For Larry his welcome home was in California where his sister was living. He went to her home, in uniform. She was enjoying the freedom that came with being a hippie in those days and the house was filled with her friends. The day he arrived she overdosed on drugs and when the ambulance came to pick her up she looked at him and said, ‘I wish you had been killed over there.’ She survived her overdose, but they never spoke again.
Still having a year left to serve in the military when he returned, he was sent to Fort Meade, Maryland, for 6 months and then on to Fort Indiantown Gap where he spent the last 6 months of his career as a non-commissioned officer (NCO) training soldiers in a replica of a Viet Cong Village on base before they headed overseas. When he finished his time at the Gap he decided he liked this area and was going to stay.

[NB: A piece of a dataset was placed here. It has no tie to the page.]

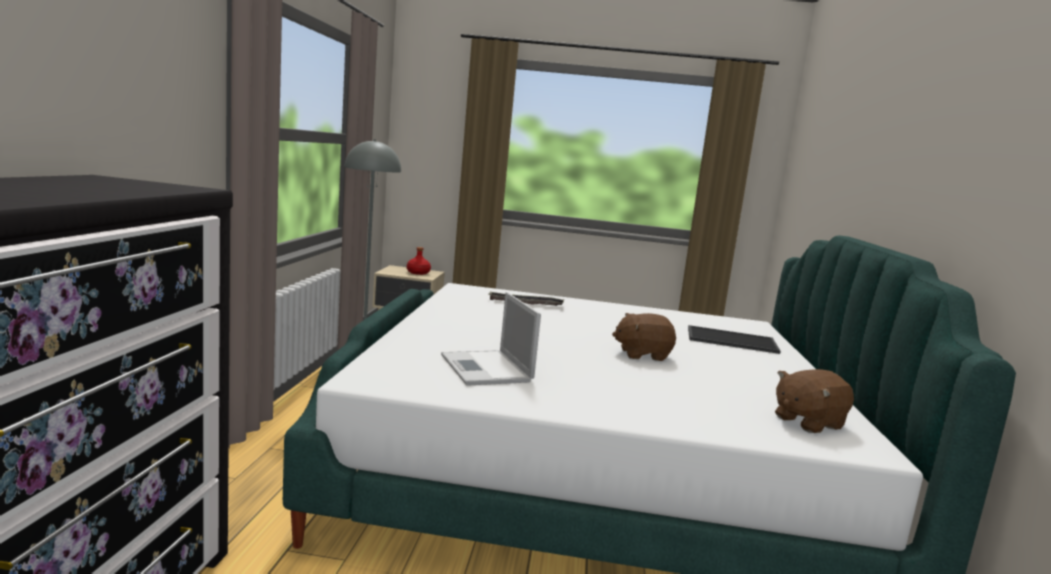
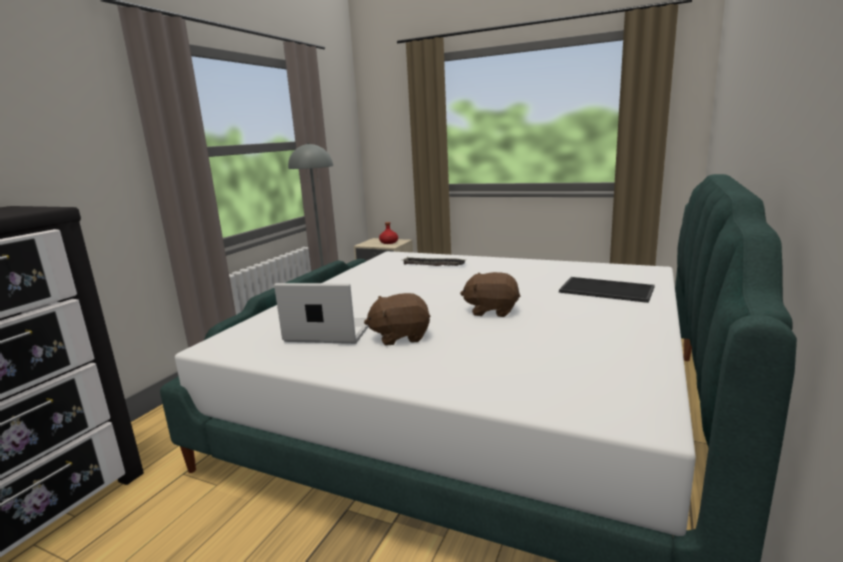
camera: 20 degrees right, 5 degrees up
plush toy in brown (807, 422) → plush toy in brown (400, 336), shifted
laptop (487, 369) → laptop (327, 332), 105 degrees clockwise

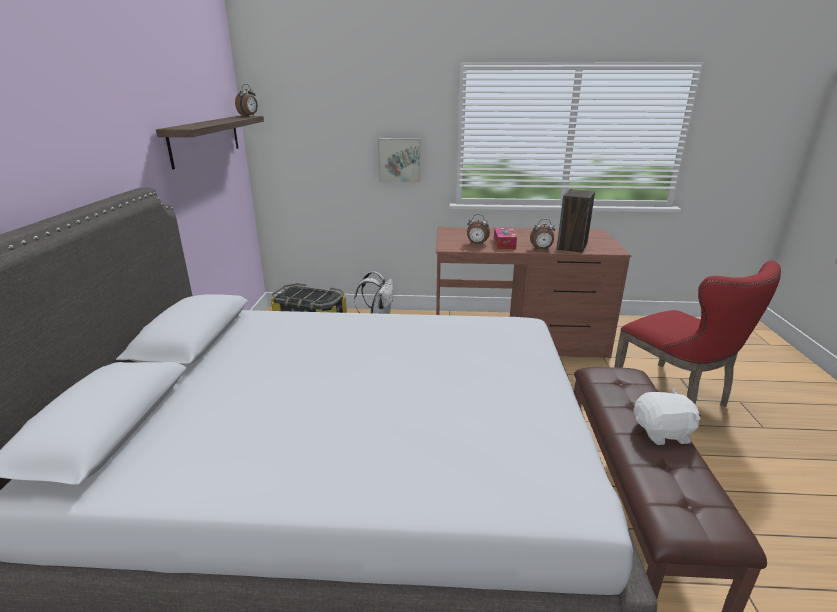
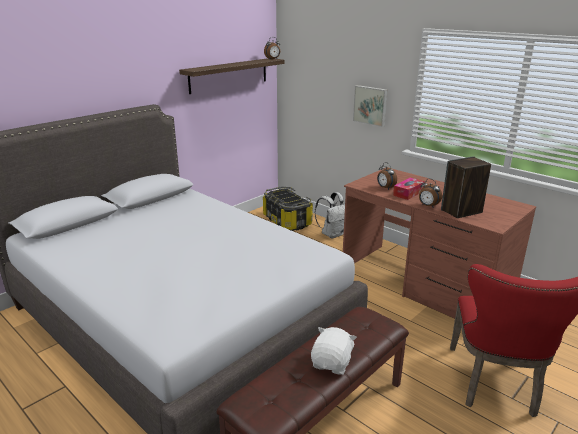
camera: 40 degrees right, 0 degrees up
plush toy in white (662, 433) → plush toy in white (332, 363), 105 degrees counterclockwise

He worked for a year in construction and then moved on to work at the Lebanon Steel Foundry for 14 years until they closed. From there he became a truck driver for IMC Insulation in Lebanon for 27 years, retiring 3 years ago.

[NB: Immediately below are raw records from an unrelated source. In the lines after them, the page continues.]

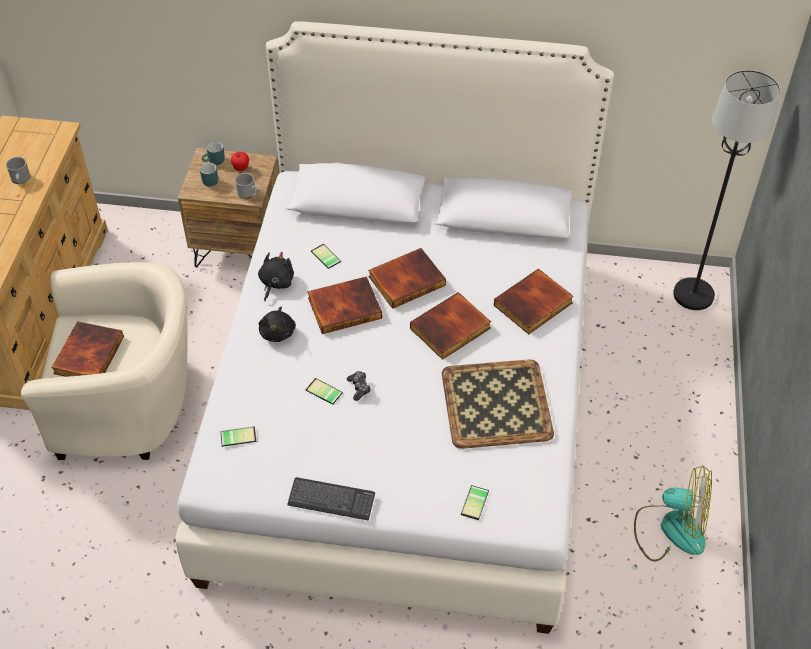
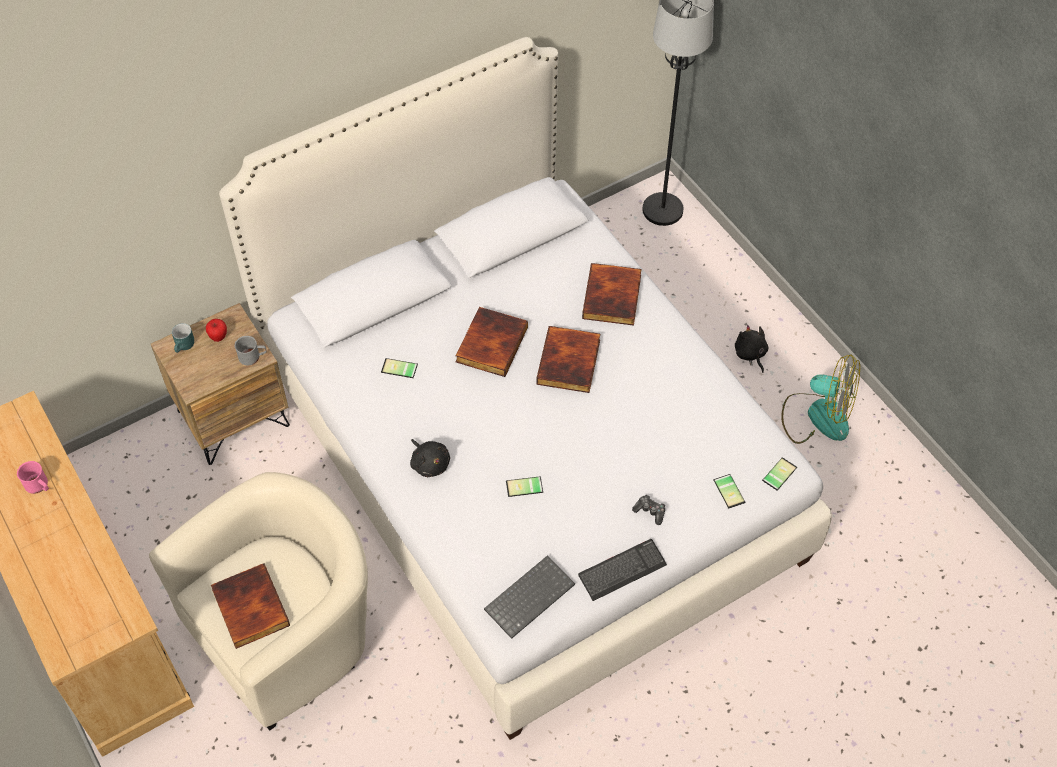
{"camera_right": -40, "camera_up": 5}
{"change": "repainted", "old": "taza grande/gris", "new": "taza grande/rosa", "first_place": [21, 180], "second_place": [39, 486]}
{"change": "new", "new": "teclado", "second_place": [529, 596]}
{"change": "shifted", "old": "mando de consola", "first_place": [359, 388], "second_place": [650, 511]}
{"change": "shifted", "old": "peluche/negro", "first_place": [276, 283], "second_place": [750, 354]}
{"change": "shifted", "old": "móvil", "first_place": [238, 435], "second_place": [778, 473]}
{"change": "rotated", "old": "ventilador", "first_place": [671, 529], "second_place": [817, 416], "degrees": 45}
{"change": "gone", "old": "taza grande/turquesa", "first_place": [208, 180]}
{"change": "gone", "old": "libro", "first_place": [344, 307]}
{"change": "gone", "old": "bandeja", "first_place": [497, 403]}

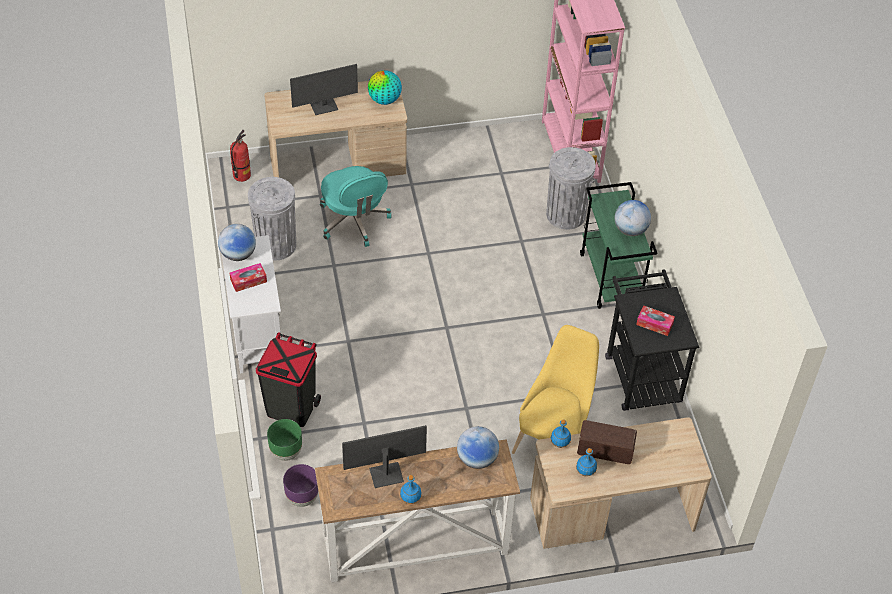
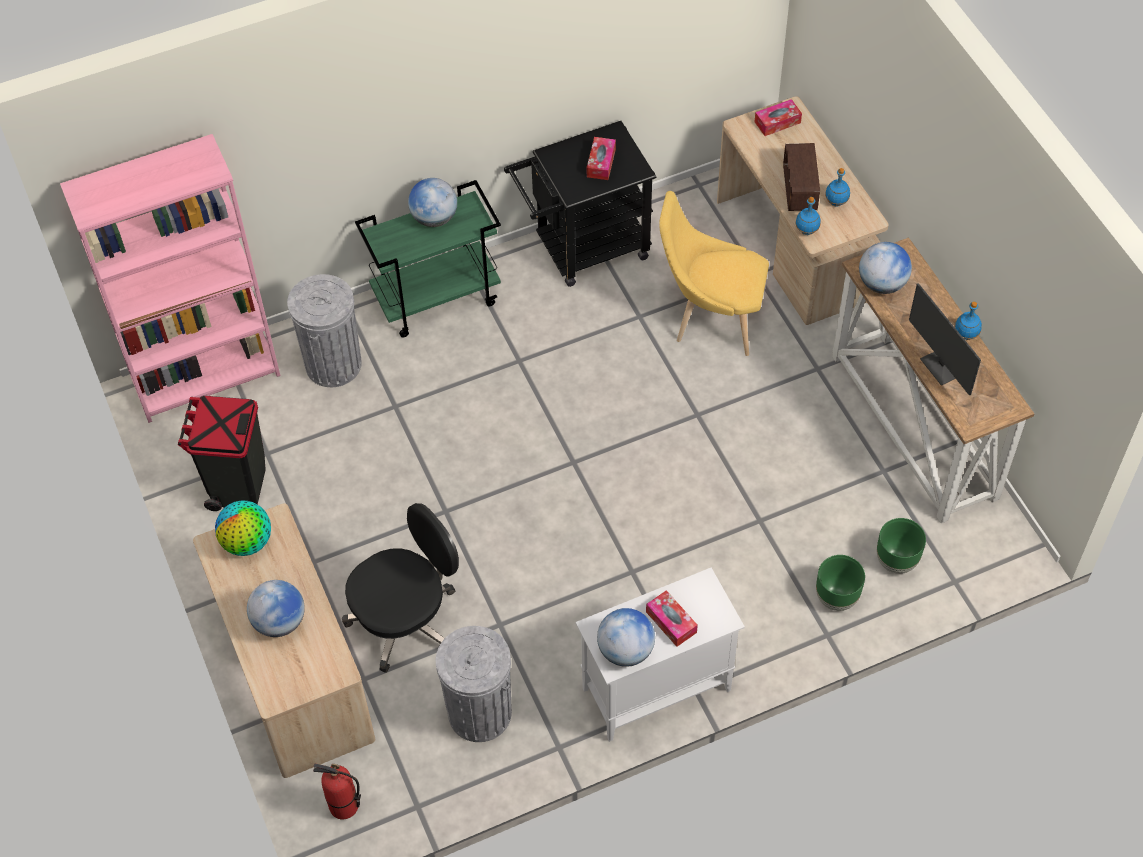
{"camera_right": -100, "camera_up": 5}
{"change": "shifted", "old": "papelera/negro", "first_place": [291, 408], "second_place": [237, 486]}
{"change": "swapped", "old": "monitor", "new": "globo terráqueo", "first_place": [324, 106], "second_place": [279, 622]}
{"change": "repainted", "old": "silla de oficina/turquesa", "new": "silla de oficina/negro", "first_place": [354, 221], "second_place": [406, 619]}
{"change": "new", "new": "caja de pañuelos", "second_place": [777, 122]}
{"change": "repainted", "old": "maceta/morado", "new": "maceta/verde", "first_place": [302, 497], "second_place": [896, 561]}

After Larry returned, he decided he wanted and needed to do something so the soldiers that never came home would never be forgotten. It will be 26 years ago this November that Larry started doing the Field Cross at ceremonies. His group has been at the Annville Memorial Parade every year. If you have never been to the Memorial Service immediately following the parade you really should. To see the Field Cross enacted and narrated is one of the most emotional displays of what Memorial Day means – to remember those that gave all. In 2015 he and his wife, Carol, and a group of Vietnam Vets performed the Field Cross ceremony 19 times.
But Larry doesn’t stop there. He spends a lot of his time coming up with ideas of ways to ‘remember.’ It is not only the Field Cross but actual ceremonies to honor and remember. Once he solidifies his idea his wife, Carol, works on the narration/explanation for the ceremony and fellow Vietnam Vets come together to put Larry’s ideas into a live memorial ceremony. From there he finds opportunities to perform them. Together they honor the commitment Larry made to himself and those lost in Vietnam.
When I asked Larry if there was anything good about Vietnam he responded with an immediate, ‘No.’ I asked him about committing his life to the ceremonies, the hard work of making his ideas a reality, the emotional toll it takes on constantly being reminded, constantly remembering things most try to forget, the sadness and memories it stirs every time they are performed. He replied, ‘It’s my therapy. It’s how I have learned to survive.’
Larry has redefined who he is and from my observation over the years and in the time he shared his story with me, this is who I think he is. He is 1st Cav. He is a Vietnam Veteran. He is tougher than nails. He is often on the verge of tears. He is the best man that any one of the soldiers lost in a war he can’t forget could have on their side. He is my HERO!”